I was reading that 43% of companies are planning to hire “AI governance” roles in 2025.

But when I asked people what “AI governance” actually means, nobody could give me a straight answer.

Is it compliance? Is it making sure models are fair? Is it preventing hallucinations? Is it security? Is it… something else?

Everyone I talked to said “we need governance” but they all meant something different.

I think this is because AI governance is actually really hard to define.

Traditional software has governance. You have code reviews. You have testing. You have deployment pipelines. You have rollback procedures.

But AI is different.

What do you govern? The model? The training data? The output? All three?

How do you know if a model is “governed properly”? You can test it. But AI models fail in weird ways. You can test for bias on one axis and miss bias on another axis.

How do you audit an AI decision? With traditional software, you can trace through the code. With AI, you can’t. The model is a black box.
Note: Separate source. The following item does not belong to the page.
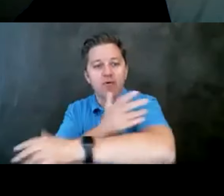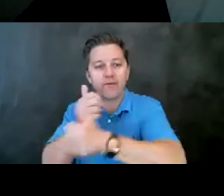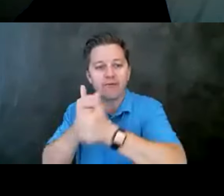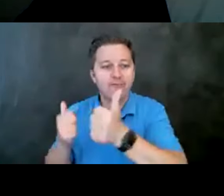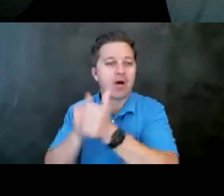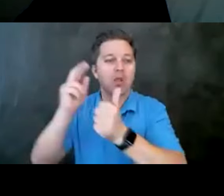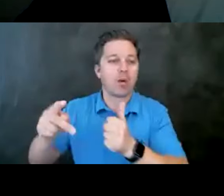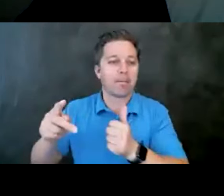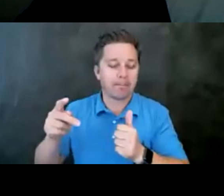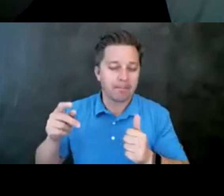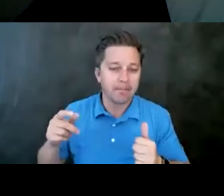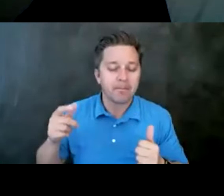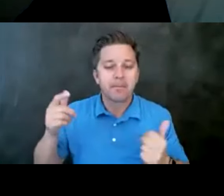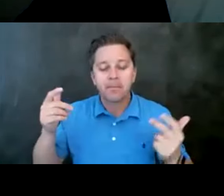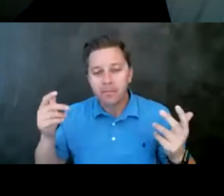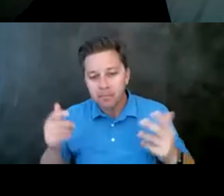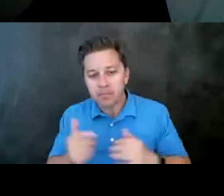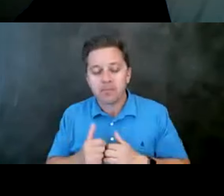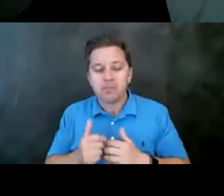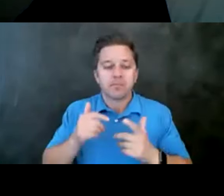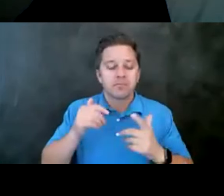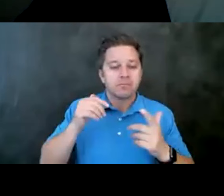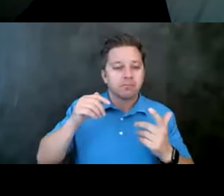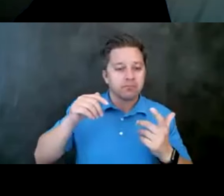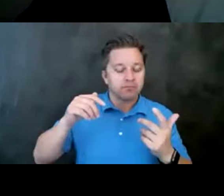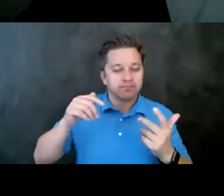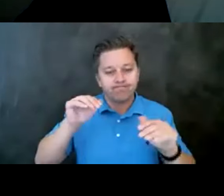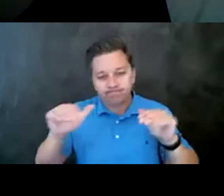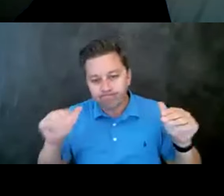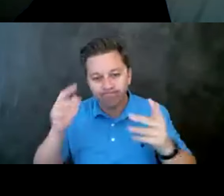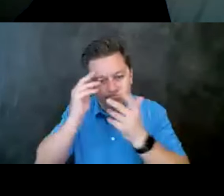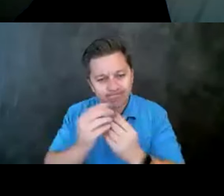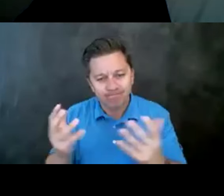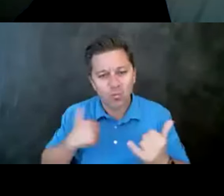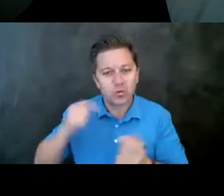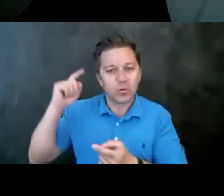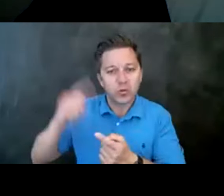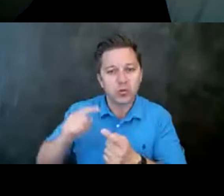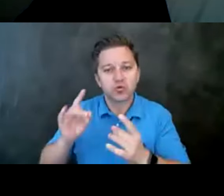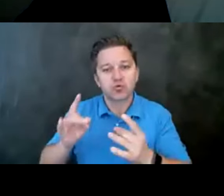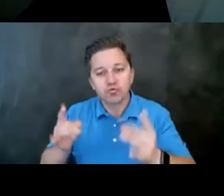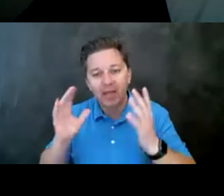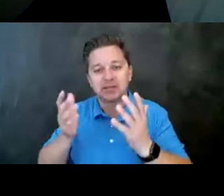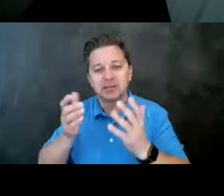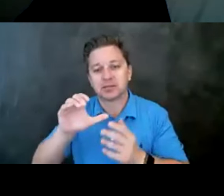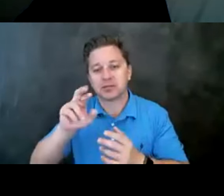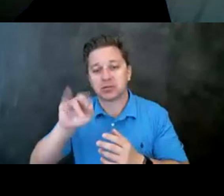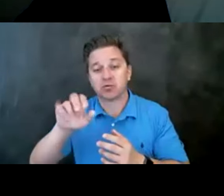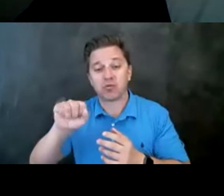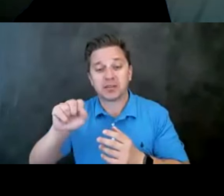that we're want to, um, um, reduce crisis services and, um,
So when companies say “we need AI governance,” I think they actually mean “we’re concerned about AI and we’re hiring someone to be concerned about it professionally.”

Which is… not nothing. But it’s also not a comprehensive approach to AI governance.

I think 2026 will be when this becomes obvious. When companies realize that hiring a Chief AI Officer doesn’t automatically make AI safe or compliant.

The real governance will come from:

  • Better tooling for monitoring models
  • Regulatory standards that actually mean something
  • Insurance and liability frameworks
  • Industry standards and certifications

Not from hiring one person to be worried about it.

The companies that figure out systematic AI governance (not just hiring someone) will have a huge advantage.

Everyone else will be vulnerable to the first AI failure that causes real damage.

And it’s coming. Someone’s AI model is going to make a big, public mistake. And then every company will scramble to actually implement governance, not just hire someone to oversee it.